WHAT YOU WILL DO:
**a)** According to the June 2005 business assessment, what share of their net worth do most owners have tied up in their businesses?
**b)** Carry on the business outlook assessment from its last sentence.

QUOTED PASSAGE:
:::::

Late Second Quarter Assessment
June 2005

Last year about this time I presented a positive outlook for renewed prosperity of privately-owned businesses. The difficulties and challenges of the economic recession brought out the best of business owners and managers. Many seized the opportunities to position their businesses to take advantage of the economic recovery. Having regained confidence, although a cautious confidence, they are again excited to move from the challenges of short-term survival planning and cost-cutting to thinking strategically for longer term growth and increasing the value of their businesses. This is the absolute right thinking, and not surprising, since for most owners and entrepreneurs, their businesses represents nearly all, or at least a significant portion, of their net worth. However, we can assure you that regaining financial stability and good times has not materialized for every middle-market, privately-owned business. Some financially distressed businesses may have stabilized, but they are not positioned to take advantage of today’s opportunities and enjoy even moderate growth and profitability. But it is never too late to get started.

:::::

DATASET RECORDS:

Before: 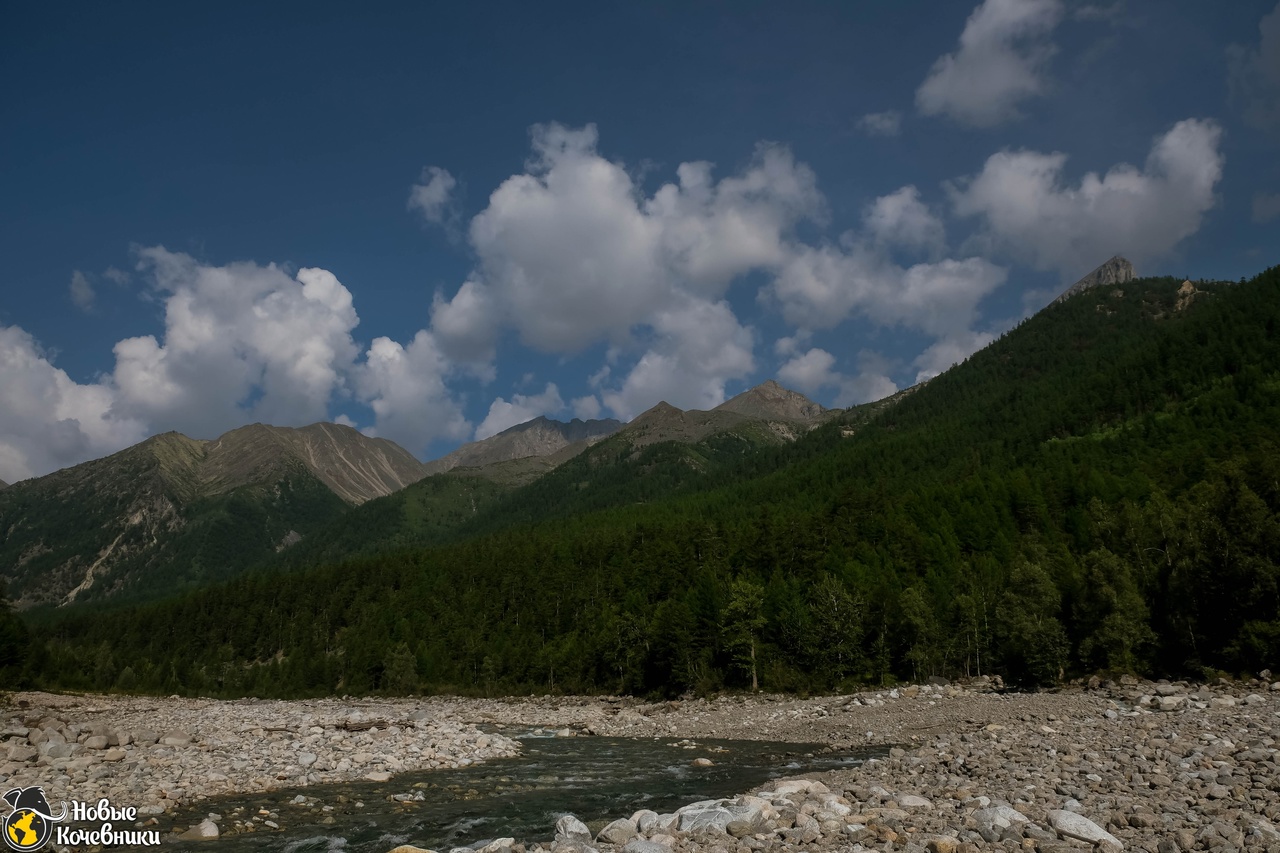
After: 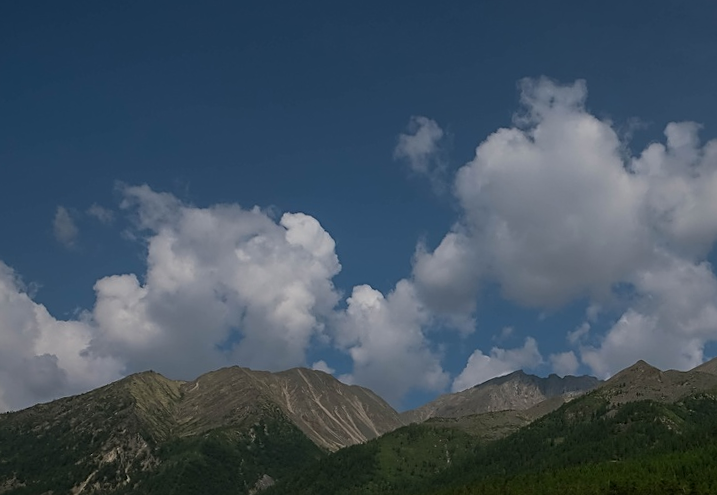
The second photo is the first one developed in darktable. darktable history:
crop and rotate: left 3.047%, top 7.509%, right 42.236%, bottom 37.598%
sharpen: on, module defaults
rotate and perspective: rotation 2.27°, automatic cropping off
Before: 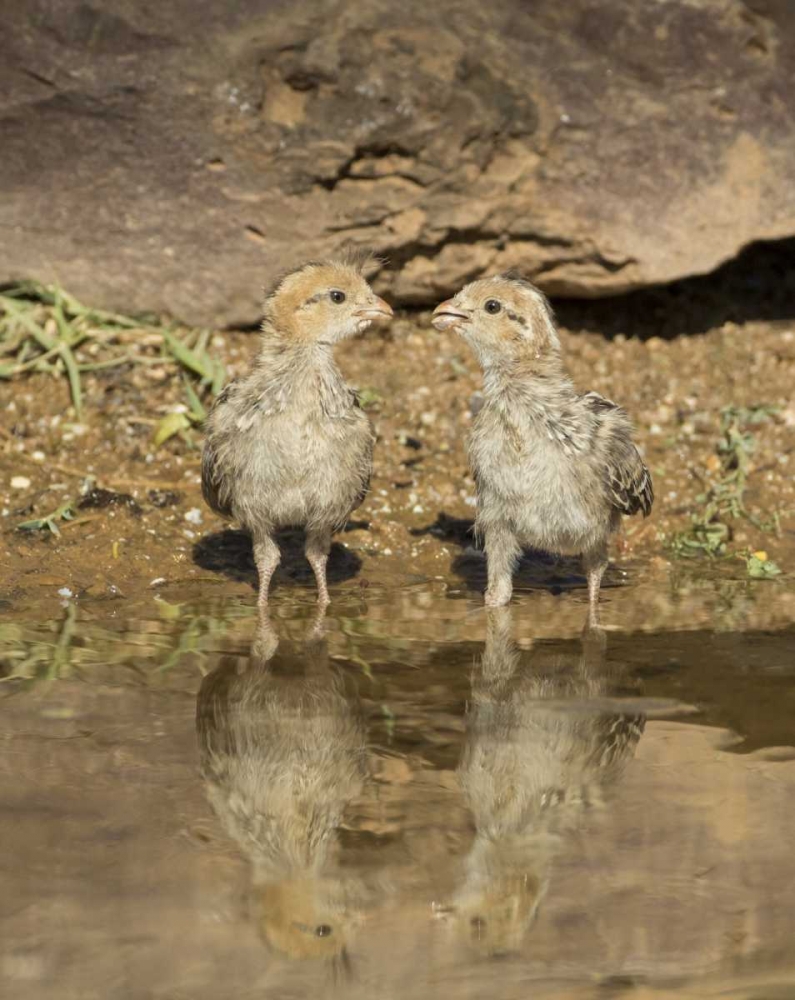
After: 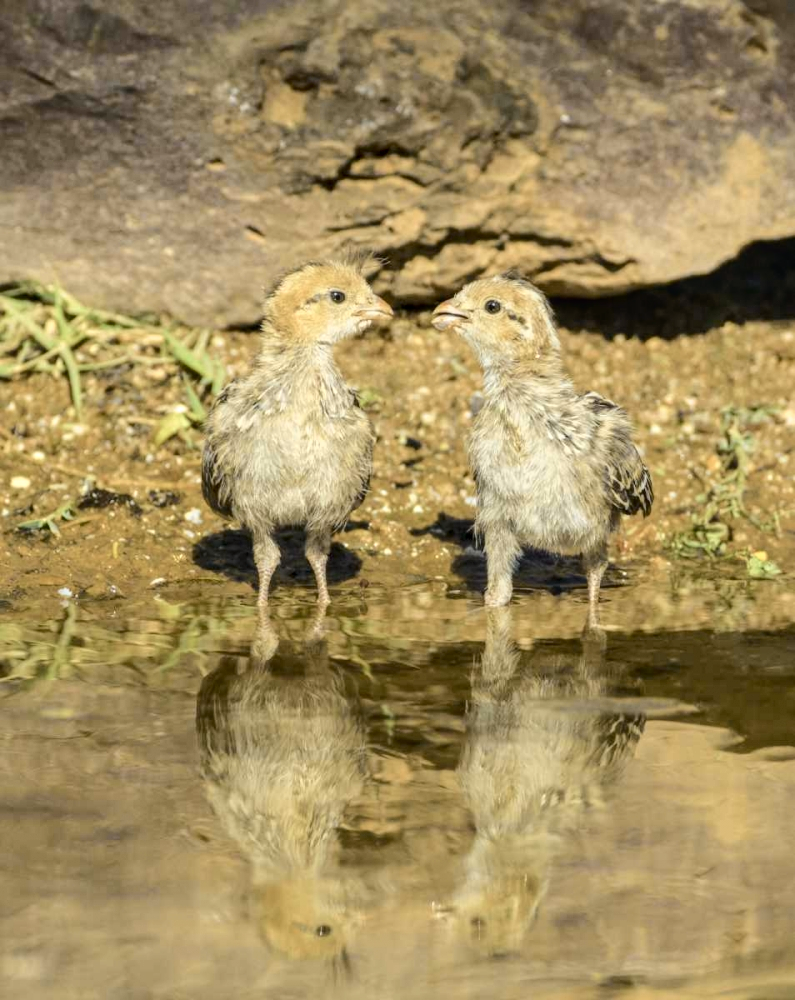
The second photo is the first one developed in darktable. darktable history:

:::::

RESPONSES IN ORDER:
**a)** Nearly all, or at least a significant portion.

**b)**
 

Getting started begins with a careful evaluation and definition of the owners’ objectives for themselves, their families and the businesses. The strategic, operational and financial elements of the plan for the business then evolve. Both the owner’s objectives and the plan for the business are heavily influenced by the size of the business, its capital structure, the family members employed in the business, lifestyle issues, and, ultimately, the owner’s views on transition of leadership and ownership. It must be an ongoing evaluation and defining process. It must be written and documented, even if crudely done, and it must be communicated. Business today is fast-moving and complicated. Intense competition in the marketplace for customers and resources, and pressures to deliver just in time at prices that yield only marginal gross margins, push the manager to make choices among seemingly equal poor alternatives. Then how can a business possibly be successful without continual assessment of its position by monitoring performance to the strategic, financial and operational components of its plan?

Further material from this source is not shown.